This could also be a teaching moment about bad chart design.

The legend at the bottom says: "fraction of defaulted loans" but the fractions don't add up as you run your eye up the chart.

The top bar has a pointer: "The dark area represents the fraction of loans *in this category* that defaulted."

I assume "in this category" means the credit history at the far left.

Which contradicts the legend at the bottom, or at least makes it very confusing. There are three dimensions, fraction of defaulted loans, faction of loans in a category and the category. And then Figure 1.2 agrees with the top bar pointer.

One suggestion would be to represent the percentage that each category contributed to all loan failures.

Re: 1.2.2 Data Collection and Management - Figure 1.2
That graph abstracts out the relative proportions of loans in each category (eg, each category is normalized to one). So each bar represents all of the
loans in that category, and the dark blue region represents the fraction of loans in that category that defaulted.

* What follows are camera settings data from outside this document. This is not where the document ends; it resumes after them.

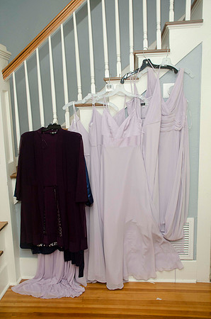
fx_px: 291
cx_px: 106
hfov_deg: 39.8
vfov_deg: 57.3
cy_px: 160
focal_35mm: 33
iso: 400
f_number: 5.6
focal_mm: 22
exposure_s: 1/60
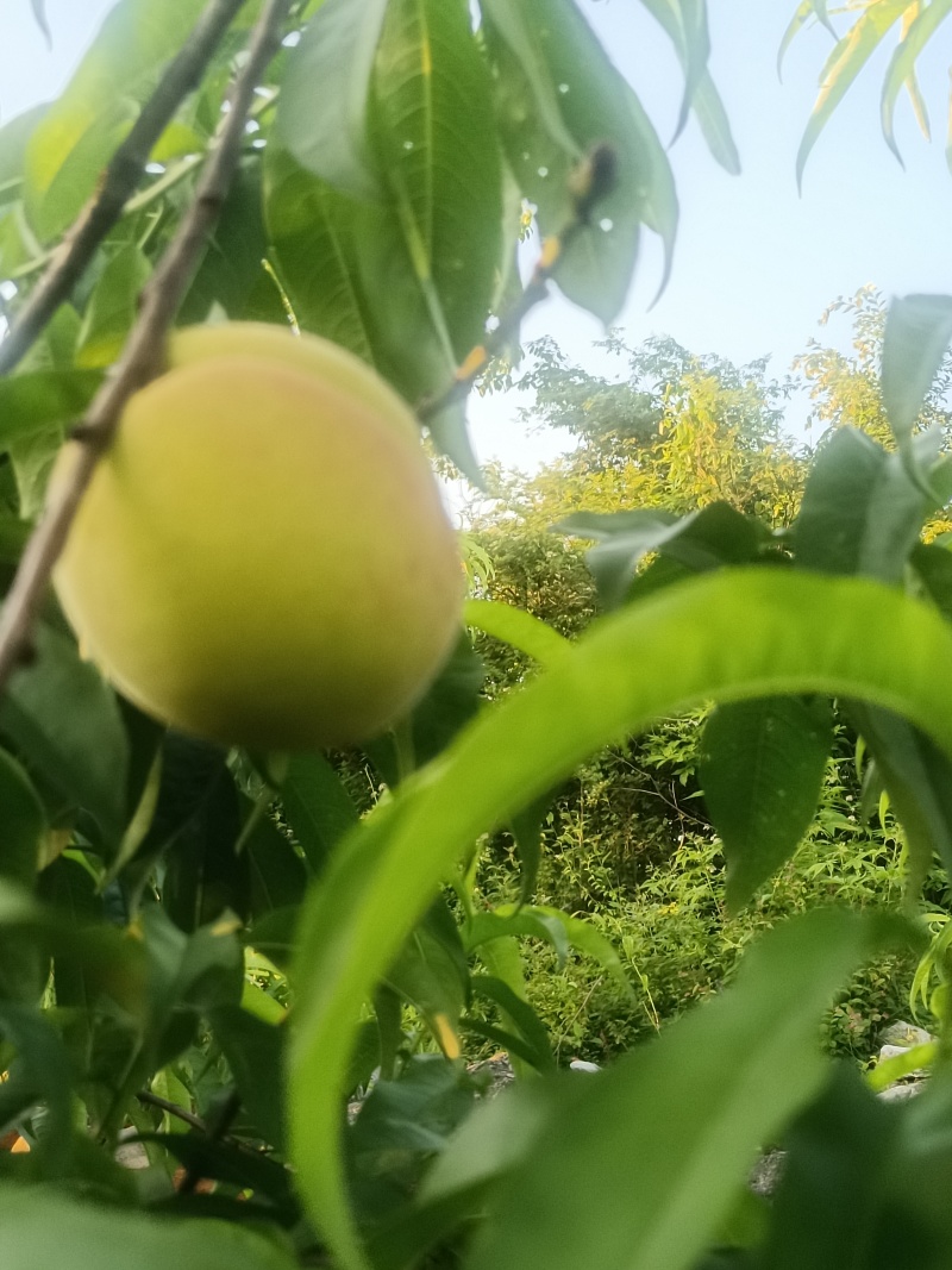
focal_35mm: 49
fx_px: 1797
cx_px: 476
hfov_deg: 29.7
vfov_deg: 38.9
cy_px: 635
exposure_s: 1/120
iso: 209
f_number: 1.79
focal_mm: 4.71
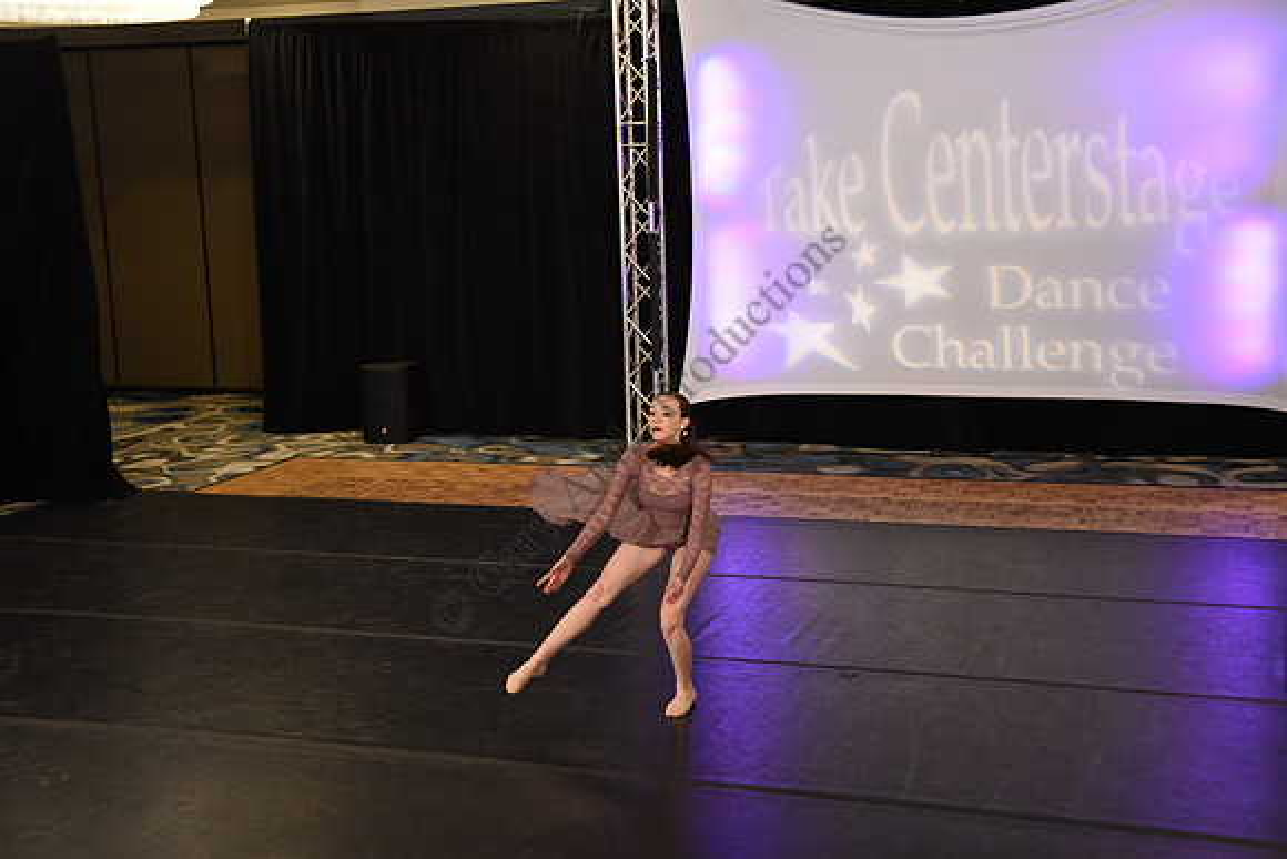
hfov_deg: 41.1
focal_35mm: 48
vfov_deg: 28.1
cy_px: 430
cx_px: 644
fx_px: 1716
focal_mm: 48
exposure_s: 1/400
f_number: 3.5
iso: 2500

So would it help if the x-axis label said "fraction of defaulted loans in each category"? Or some other, better, label? Suggestions welcome.

The point of the graph is supposed to be that the rate of default is higher among certain groups of borrowers that you would think would be safe (those that have paid off all previous loans), and that's surprising. So you have to think about why that might be, and if it could give misleading results, before barrelling ahead with the modeling. (3) [Avatar] Offline
Re: 1.2.2 Data Collection and Management - Figure 1.2
I'm not sure re-labeling addresses the problem.

The supplemental annotation to the top bar says:

"The dark area represents the fraction of loans in this category that defaulted."

So more than 50% of the loans with no credits/all paid back defaulted? That is what the note says.

It is mixing the total loans made (not represented by this chart) or percentage of those loans, with the faction of defaulted loans.

Yes? Mixing two different scales. One represented, % of defaulted loans, the other not, % of total loans.

Granting it is a graphic that raises questions, but not because of the data.

Re: 1.2.2 Data Collection and Management - Figure 1.2
I think once we have all the text and labels in sync the graph will be much clearer.